-- Task --
Give back the line where "(IHC) micrograph of" appears and all the lines after it until the listing ends, unchanged and with nothing else.

### Data ###

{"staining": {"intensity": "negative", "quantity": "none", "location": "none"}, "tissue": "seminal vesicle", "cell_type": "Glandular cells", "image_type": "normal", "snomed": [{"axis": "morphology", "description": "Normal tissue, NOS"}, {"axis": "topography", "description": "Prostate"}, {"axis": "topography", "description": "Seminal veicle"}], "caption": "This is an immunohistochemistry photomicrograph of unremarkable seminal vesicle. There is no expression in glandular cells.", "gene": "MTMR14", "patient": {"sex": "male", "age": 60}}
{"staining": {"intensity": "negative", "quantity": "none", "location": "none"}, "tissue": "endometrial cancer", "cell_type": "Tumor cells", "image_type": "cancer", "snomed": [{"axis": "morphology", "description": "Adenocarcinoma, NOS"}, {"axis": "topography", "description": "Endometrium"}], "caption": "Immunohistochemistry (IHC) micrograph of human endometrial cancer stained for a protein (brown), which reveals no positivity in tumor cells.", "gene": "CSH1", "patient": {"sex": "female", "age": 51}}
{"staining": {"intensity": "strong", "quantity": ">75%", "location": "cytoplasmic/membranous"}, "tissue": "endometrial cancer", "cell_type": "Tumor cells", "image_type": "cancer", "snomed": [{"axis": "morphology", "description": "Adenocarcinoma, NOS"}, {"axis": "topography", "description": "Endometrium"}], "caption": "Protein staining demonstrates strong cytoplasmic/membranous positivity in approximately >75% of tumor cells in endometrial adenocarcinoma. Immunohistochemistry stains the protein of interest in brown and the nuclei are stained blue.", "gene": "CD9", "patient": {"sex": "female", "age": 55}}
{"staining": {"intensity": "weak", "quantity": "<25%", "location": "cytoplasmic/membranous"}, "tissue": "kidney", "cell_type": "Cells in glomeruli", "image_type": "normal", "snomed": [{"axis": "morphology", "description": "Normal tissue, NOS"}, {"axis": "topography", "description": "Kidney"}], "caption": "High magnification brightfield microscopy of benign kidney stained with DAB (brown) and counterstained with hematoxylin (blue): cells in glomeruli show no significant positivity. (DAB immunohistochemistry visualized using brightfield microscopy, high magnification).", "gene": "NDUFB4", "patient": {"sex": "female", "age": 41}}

###

-- Answer to the exercise --
{"staining": {"intensity": "negative", "quantity": "none", "location": "none"}, "tissue": "endometrial cancer", "cell_type": "Tumor cells", "image_type": "cancer", "snomed": [{"axis": "morphology", "description": "Adenocarcinoma, NOS"}, {"axis": "topography", "description": "Endometrium"}], "caption": "Immunohistochemistry (IHC) micrograph of human endometrial cancer stained for a protein (brown), which reveals no positivity in tumor cells.", "gene": "CSH1", "patient": {"sex": "female", "age": 51}}
{"staining": {"intensity": "strong", "quantity": ">75%", "location": "cytoplasmic/membranous"}, "tissue": "endometrial cancer", "cell_type": "Tumor cells", "image_type": "cancer", "snomed": [{"axis": "morphology", "description": "Adenocarcinoma, NOS"}, {"axis": "topography", "description": "Endometrium"}], "caption": "Protein staining demonstrates strong cytoplasmic/membranous positivity in approximately >75% of tumor cells in endometrial adenocarcinoma. Immunohistochemistry stains the protein of interest in brown and the nuclei are stained blue.", "gene": "CD9", "patient": {"sex": "female", "age": 55}}
{"staining": {"intensity": "weak", "quantity": "<25%", "location": "cytoplasmic/membranous"}, "tissue": "kidney", "cell_type": "Cells in glomeruli", "image_type": "normal", "snomed": [{"axis": "morphology", "description": "Normal tissue, NOS"}, {"axis": "topography", "description": "Kidney"}], "caption": "High magnification brightfield microscopy of benign kidney stained with DAB (brown) and counterstained with hematoxylin (blue): cells in glomeruli show no significant positivity. (DAB immunohistochemistry visualized using brightfield microscopy, high magnification).", "gene": "NDUFB4", "patient": {"sex": "female", "age": 41}}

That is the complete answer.